TRECHO DA PÁGINA:
Não se tem quase nada de material para uma abordagem aprofundada sobre o dia a dia de Jabes. Porém, algo que é de muita importância para uma melhor compreensão da perícope e sua mensagem é a análise do nome dentro da cultura hebraica. Pois, os nomes no Antigo Testamento tinham muita importância para o dia-a-dia do povo hebreu, ou seja, a própria genealogia não era uma simples relação de nomes; mas, ao que parece, segundo Gardner (1999, p. 291) ela abria um caminho para a coroa da sobrevivência. Ou seja, o nome dentro do contexto hebreu tinha uma ligação muito forte com a vivência da pessoa e seu futuro.
Ainda, segundo de Vaux, “…entre os povos primitivos, o nome em todo antigo Oriente define a essência de uma coisa: nomeá-la é conhecê-la, e, portanto ter poder sobre ela (…) podendo beneficiá-la ou prejudicá-la (daí os nomes tabus entre os primitivos e os nomes secretos entre os egípcios) (…) como o nome define a essência, revela o caráter e o destino daquele que o tem. O nome vem a ser a expressão de uma esperança, ou um símbolo que se procura decifrar com etimologias afins. (DE VAUX, 2003, p. 66s)
Desta forma, dependendo do nome, o indivíduo passava a ter uma concepção diferente da vida. Quando o nome era otimista, a pessoa tinha uma boa auto-estima, vislumbrava futuros melhores, encaravam os desafios com mais coragem e determinação. Porém, quando se tinha um nome negativista, encaravam, em muitos casos, como uma maldição. E por toda a vida carregavam esse peso; ou até que sua “sorte” fosse mudada.
A Análise Semântica
Neste tópico será abordado questões relacionadas com a comparação entre algumas versões em português e as principais impressões teológicas obtidas ao analisar o texto escolhido. As versões selecionadas para esta análise são: EP (Edição Pastoral, editora Paulus), ARC (João Ferreira de Almeida, Revista e Corrigida), NTLH (Nova Tradução na Linguagem de Hoje) e XXI (Almeida Século 21).
- Comparação entre Algumas Versões do Texto de 1 Crônicas 4: 9,10
No verso 9, todas as versões analisadas de mostraram dentro da mesma linha. Embora nenhuma tenha se preocupado em explicar o significado do nome Jabes, a NTLH e a XXI foram um pouco mais clara. Principalmente quando enfatiza que a mãe de Jabes havia sofrido muito no parto. Pois a palabra em hebraico ‘otseb tem em seu principal significado um estado de sofrimento mental e emocional (BOTTERWECK, RINGGREN & FABRY, 2001, p. 279.), traduzido pela maioria das versões como angústia.

ITENS EXIBIDOS:
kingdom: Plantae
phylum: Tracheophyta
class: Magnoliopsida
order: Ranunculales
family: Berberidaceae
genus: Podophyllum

PROBLEMAS A RESOLVER:
**A)** No trecho sobre Jabes, como a maioria das versões traduz a palavra hebraica ‘otseb?
**B)** Prossiga o trecho sobre Jabes a partir da última frase mostrada.
Os itens foram tirados de outra fonte.

AS RESPOSTAS:
**A)** Como angústia.

**B)**
Já no verso 10, a versão ARC não foi feliz ao manter a expressão “Se”, pois da forma em que fez passa uma ideia de condicional (“Se me abençoares muitíssimo e meus termos amplificares, e a tua mão for comigo, e fizeres que do mal não seja aflito!”); não há no texto nenhum indício de resposta a esse possível condicionamento. A versão BJ foi mais feliz neste quesito, conseguindo traduzir bem o conceito hebraico, mesmo usando o “Se” (“se efetivamente me abençoares, disse ele, aumentarás o meu território, tua mão estará comigo, farás que se afaste o mal e minha dor terá fim”). Mas, assim como a EP erraram ao indicar que Jabes estava passando por dores quando acrescentaram à sua oração a frase: “pondo fim a minha dor”.
Além disso a expressão ’im traduzida pela maioria das versões pela conjunção se, quando utilizada em conjunto com o verbo infinitivo no Piel, seguido do mesmo verbo declinado e também no Piel, ela tem uma conotação adverbial “quando” e não conjuntiva. Assim, uma melhor tradução para a parte b do verso 10 seria “Quando me abençoares” e não como tem sido traduzido, pelas versões, “Se me abençoares muitíssimo”. Diante disso o aprendizado que se pode ter com esta mudança é que a resposta à oração de Jabes não esteve condicionada a nada de sua parte. Mas em sua oração ele demonstrou ter fé que quando seu Deus interagisse em sua história, teria sua tragédia revertida.
- Impressões Teológicas da Perícope (1 Crônicas 4: 9,10)
Apenas o verso 10 contém material para esta análise. No qual se pode perceber, segundo Jabes, que Deus é um ser que pode ser invocado. O que Smith chamaria de um Deus acessível (2001, p. 91). Em outras palavras, aquele que busca a Deus pode orar pela bênção divina. E esta diz respeito tanto para o presente como para o futuro e ainda pode ser de âmbito material (Jabes solicitou terras), como também espiritual (pediu intimidade) e de proteção (ele rogou que Deus o livrasse de qualquer mal que o afligisse).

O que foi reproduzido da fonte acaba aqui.